Pirelerden
kurtulmak için yetkisiz kişilerin bilinçsizce yaptığı ve sadece adı “ilaçlama”
olan uygulamalar ciddi sorunlara neden olurken, bireysel anlamda da pire ile mücadele kapsamında yapılabilecek
bir şey yoktur. Eklembacaklıların tartışmasız en tehlikeli sınıfı olan pireler,
gerek canlıların doğrudan kanı ile temas kurmaları gerekse de dünya üzerinde
bilinen en gelişmiş sıçrama yeteneğine sahip olmaları nedeniyle ölümcül
hastalıkların milyonlarca insana ulaşabilmesini dahi sağlayabilirler. Pire ile mücadele konusunda bilimin
gelişmediği yıllarda insanların çaresiz olması, 14. yüzyılda Avrupa’nın
%30’undan fazlasının ölmesiyle sonuçlanan veba salgınlarına neden olmuştur. Pire ile mücadele konusunun önemi ancak
teknoloji ile paralel bir şekilde gelişen bilimin yaptığı incelemelerle ortaya
konmuştur.
Vebanın
fareler, kuduzun da fareler aracılığı ile insanlara bulaşmasının nedeni aslında
pirelerdir. Pireler sadece insanlara değil, tüm memelilere sorun yaratan
böceklerdir. Kanla beslendikleri için virüslerin ve birçok zararlı bakterinin
memelilerin vücuduna girmesine neden olan pirelerin yüzlerce farklı türü olması
da ayrı bir sorundur. Pire ile mücadele
konusunun zorlu bir uğraş haline dönüşmesine neden olan bu tür zenginliği, su
kaynaklarında dahi pirelerin yaşamasına ve sorunun önlenmesinin imkansız hale
dönüşmesine neden olur. Son yapılan incelemelerle bulunan yeni türler ile
birlikte tür sayısı 1600’ü geçen pireler, insan sağlığını çok çeşitli
şekillerde tehdit edebilmektedir. Pire
ile mücadele için tek yol ilaçlama olmasına karşın, ilaçlamanın da eğitim
alınmasını gerektiren bir iş olduğu unutulmamalıdır. Nasıl ki hastalıkların
tedavisi için işin uzmanına yani hekime başvurulması gerekiyorsa, böcek
sorunlarında da işin uzmanına yani yetkili firmalara danışılması gerekir.
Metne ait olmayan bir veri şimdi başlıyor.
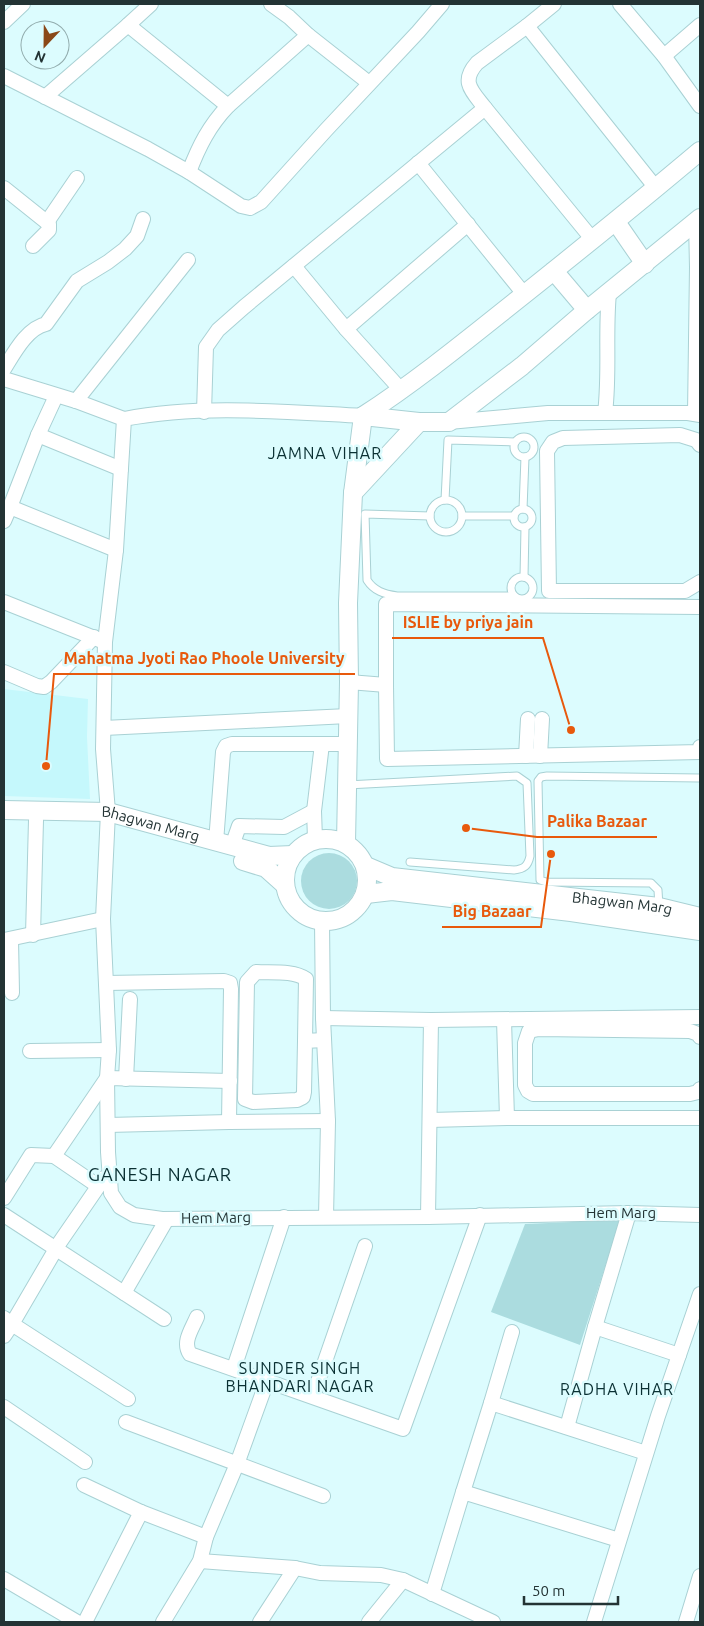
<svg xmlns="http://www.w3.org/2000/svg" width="704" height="1626" font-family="Ubuntu,sans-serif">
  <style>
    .built { fill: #c5f8fc }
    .green { fill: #abdcdf }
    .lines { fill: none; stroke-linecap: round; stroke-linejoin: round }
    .service-casing { stroke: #a9d1d4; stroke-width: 9 }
    .minor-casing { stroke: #a9d1d4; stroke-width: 16 }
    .tertiary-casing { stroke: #a9d1d4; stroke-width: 20 }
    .service { stroke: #fff; stroke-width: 7 }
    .minor { stroke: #fff; stroke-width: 14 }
    .tertiary { stroke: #fff; stroke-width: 18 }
    .labels { text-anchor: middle; stroke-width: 5; stroke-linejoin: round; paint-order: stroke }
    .street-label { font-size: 15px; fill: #233334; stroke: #dcfcfe }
    .neighbourhood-label { font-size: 16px; letter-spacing: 1px; fill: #0a3033; stroke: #dcfcfe }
    .quarter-label { font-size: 18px; letter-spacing: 1px; fill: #0a3033; stroke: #dcfcfe }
    .leader { fill: none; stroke: #e8590c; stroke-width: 2 }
    .callout-dot { fill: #e8590c; stroke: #dcfcfe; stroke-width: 2 }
    .callout-label { font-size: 16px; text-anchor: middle; font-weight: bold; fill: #e8590c; stroke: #dcfcfe; stroke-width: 5; stroke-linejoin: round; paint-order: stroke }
  </style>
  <rect width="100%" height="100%" fill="#dcfcfe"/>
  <!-- built -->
  <path class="built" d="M4 689 88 699 87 737 90 799 4 796Z"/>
  <!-- green -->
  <g class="green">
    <circle cx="329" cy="881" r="28"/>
    <path d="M620 1220 580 1345 491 1312 525 1224Z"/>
  </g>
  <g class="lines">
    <defs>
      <g id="service">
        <circle cx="524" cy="447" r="10"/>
        <circle cx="446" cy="516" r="16"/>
        <path d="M445 500 448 440 515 442"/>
        <path d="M523 509 525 457"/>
        <circle cx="523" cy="518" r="9"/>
        <path d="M430 516 365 514 367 580C374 591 384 594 397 596H514"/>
        <path d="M462 516H514"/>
        <circle cx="522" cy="588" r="11"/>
        <path d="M524 577 525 527"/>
        <path d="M347 785 517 776 527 783 530 856C528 866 524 869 514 870L410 862"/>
        <path d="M659 907 658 890 651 883 546 882 540 880 538 781 541 777 547 776 700 778"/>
      </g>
      <g id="minor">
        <path d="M151 4 128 25 228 106"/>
        <path d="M620 4 664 56 700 106"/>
        <path d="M4 22 23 4"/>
        <path d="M527 26 554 4"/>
        <path d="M308 35 369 83"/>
        <path d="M664 56 700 25"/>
        <path d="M4 76 148 149 189 172C199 146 209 126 228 106L308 35 289 17 271 4"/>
        <path d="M45 97 128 25"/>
        <path d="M485 108C472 91 460 82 477 63L527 26 656 188"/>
        <path d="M418 163 524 294"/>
        <path d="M189 172 241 206 250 208 261 202 326 130 418 32 442 4"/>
        <path d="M4 188 49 224V230L33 246"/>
        <path d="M47 222 77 178"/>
        <path d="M294 266 346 329 402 391"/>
        <path d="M346 329 468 224"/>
        <path d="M4 369C14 353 27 328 46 324L77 281 108 262 125 249 137 236 143 219"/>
        <path d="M4 379 76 401 124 419"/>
        <path d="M76 401 188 260"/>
        <path d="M204 412 206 347 218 330 244 307 485 108 593 240"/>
        <path d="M605 413C610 373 605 333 609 293"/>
        <path d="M695 414 697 267 696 222"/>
        <path d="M363 416C284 412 202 404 124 419L116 550 105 642 103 749 108 812 103 919 109 1050 107 1078 108 1152 111 1193 120 1207 134 1215 162 1219 428 1217 629 1213 700 1215"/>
        <path d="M449 422 548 413H688L700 415"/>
        <path d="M38 435 121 469"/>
        <path d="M700 445 696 440 680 435 563 438 553 442 547 451 549 591H685L700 582"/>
        <path d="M10 507 38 435 56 396"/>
        <path d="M4 521 10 507 116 550"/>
        <path d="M4 602 102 641"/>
        <path d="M4 672 37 686 44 687 51 682 94 637"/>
        <path d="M349 682 386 685 387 759 700 752V747"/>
        <path d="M386 685V604L700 607"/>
        <path d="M104 728 348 716"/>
        <path d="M526 756 528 719"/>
        <path d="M540 756 542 719"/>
        <path d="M315 839 314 811 322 744"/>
        <path d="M216 842 223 752 226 746 232 744H347"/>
        <path d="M232 846 239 826 284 827 314 811"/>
        <path d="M322 921 323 1018 328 1121 326 1217"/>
        <path d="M33 935 36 820"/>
        <path d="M11 939 12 993"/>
        <path d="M4 940 103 919"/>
        <path d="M106 983 224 981 230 983 231 989 229 1122"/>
        <path d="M323 1018 431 1020 428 1217"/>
        <path d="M431 1020 700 1017"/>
        <path d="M504 1020 507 1118"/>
        <path d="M700 1037 698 1034 690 1031 539 1029 529 1031 525 1043V1085L528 1091 533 1094H690L698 1092 700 1089"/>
        <path d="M305 1041 306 979C293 970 271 973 256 972L247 982 245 1099 253 1102 297 1100 303 1097 304 1092 305 1041 324 1040"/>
        <path d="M30 1051 109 1050"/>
        <path d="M126 1079 130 999"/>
        <path d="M430 1120 507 1118H700"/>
        <path d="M108 1125 229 1122 328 1121"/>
        <path d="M98 1186 54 1156 107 1078 230 1081"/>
        <path d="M4 1198 31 1155 54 1156"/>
        <path d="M4 1215 164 1319"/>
        <path d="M124 1293 167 1219"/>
        <path d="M197 1317C192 1329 182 1342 190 1354L267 1381"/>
        <path d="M4 1318 12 1324 60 1242 104 1178"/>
        <path d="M595 1327 629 1213"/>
        <path d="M4 1336 12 1324 128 1399"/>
        <path d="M234 1368 284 1217"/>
        <path d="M313 1396 365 1246"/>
        <path d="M491 1403 512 1332"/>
        <path d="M4 1407 85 1462"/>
        <path d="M126 1422 323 1496"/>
        <path d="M567 1427 595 1327 679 1355"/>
        <path d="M84 1485 141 1512 206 1537"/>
        <path d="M463 1492 491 1403 646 1453"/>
        <path d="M200 1561 295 1568 320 1573 381 1575 403 1580 493 1622"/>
        <path d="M4 1579 77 1622"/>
        <path d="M432 1594 463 1492 619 1540"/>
        <path d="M85 1622 141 1512"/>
        <path d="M163 1622 200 1561 206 1537 237 1464 267 1381 403 1429 480 1215"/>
        <path d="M260 1622 295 1568"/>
        <path d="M369 1622 403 1580"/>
        <path d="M594 1622 658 1416 700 1294"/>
        <path d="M686 1622 700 1576"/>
      </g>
      <g id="tertiary">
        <path d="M616 222 645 264"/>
        <path d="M554 271 587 310"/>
        <path d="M363 416 419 422H449L522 366 587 310 700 218"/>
        <path d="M353 493 419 422"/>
        <path id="s1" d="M4 810 108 812 269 856 293 855"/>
        <circle cx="326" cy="880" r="41"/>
        <path d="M346 843 349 682 348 603 353 493 363 416C420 379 473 335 526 293 585 246 643 199 700 151"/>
        <path d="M243 861 266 868 285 885"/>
        <path id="s2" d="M366 866 392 877 659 907 700 917"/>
        <path d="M366 894 392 891 571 912 700 931"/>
      </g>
    </defs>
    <!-- service casing -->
    <use href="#service" class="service-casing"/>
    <!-- minor casing -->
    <use href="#minor" class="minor-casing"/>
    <!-- tertiary casing -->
    <use href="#tertiary" class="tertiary-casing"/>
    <!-- service -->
    <use href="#service" class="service"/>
    <!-- minor -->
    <use href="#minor" class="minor"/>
    <!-- tertiary -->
    <use href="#tertiary" class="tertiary"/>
  </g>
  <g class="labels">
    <!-- street labels -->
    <g class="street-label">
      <text dy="5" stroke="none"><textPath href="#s1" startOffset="148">Bhagwan Marg</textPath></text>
      <text dy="5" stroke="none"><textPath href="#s2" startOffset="260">Bhagwan Marg</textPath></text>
      <text x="621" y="1218">Hem Marg</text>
      <text transform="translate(216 1218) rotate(-1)" y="5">Hem Marg</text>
    </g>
    <!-- neighbourhood labels -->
    <g class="neighbourhood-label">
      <text x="325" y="459">JAMNA VIHAR</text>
      <text x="300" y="1374">SUNDER SINGH<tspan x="300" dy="18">BHANDARI NAGAR</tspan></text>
      <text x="617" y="1395">RADHA VIHAR</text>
    </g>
    <!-- quarter labels -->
    <g class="quarter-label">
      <text x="160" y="1181">GANESH NAGAR</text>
    </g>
  </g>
  <!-- callouts -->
  <path class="leader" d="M571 730L543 638H392M46 766L54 674H355M466 828L537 837H657M551 854L541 927H442"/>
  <g class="callout-dot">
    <circle cx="571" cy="730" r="5"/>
    <circle cx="46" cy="766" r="5"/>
    <circle cx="466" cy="828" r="5"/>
    <circle cx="551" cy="854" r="5"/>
  </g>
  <g class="callout-label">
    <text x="468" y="628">ISLIE by priya jain</text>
    <text x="204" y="664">Mahatma Jyoti Rao Phoole University</text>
    <text x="597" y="827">Palika Bazaar</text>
    <text x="492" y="917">Big Bazaar</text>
  </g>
  <!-- border -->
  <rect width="704" height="1626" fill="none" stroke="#233334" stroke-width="10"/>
  <!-- north arrow -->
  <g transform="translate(45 45) rotate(202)"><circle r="24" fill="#dcfcfe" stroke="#92acad"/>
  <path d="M0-4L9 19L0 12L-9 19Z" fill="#8a4818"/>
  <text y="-8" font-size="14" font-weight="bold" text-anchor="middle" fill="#233334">N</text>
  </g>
  <!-- scale -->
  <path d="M524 1596v8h94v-8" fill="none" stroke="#233334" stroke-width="2.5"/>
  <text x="532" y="1596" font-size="15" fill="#233334" stroke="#dcfcfe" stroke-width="4" paint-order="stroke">50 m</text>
</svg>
Pire ile mücadele edebilmek için
kimyasallar, böcek türleri, uygulama teknikleri, ekipmanların efektif bir
biçimde kullanımı, mikrobiyoloji, insan sağlığı ve daha pek çok konuda bilgi
sahibi olunması “bir zorunluluktur”. Nitekim ülkemizde yapılan “yasal”
düzenlemeler, pire ile mücadele
veren ilaçlama firmalarının da bazı şartları karşılamasını zorunlu kılmıştır.
Bu sebepten dolayı Sağlık Bakanlığı ruhsatı olmayan ve içeriği incelenerek
bakanlık tarafından kullanımına izin verilmemiş ilaçların kullanımı, insan
sağlığının hiçe sayılmasının da ötesinde bir suç teşkil etmektedir.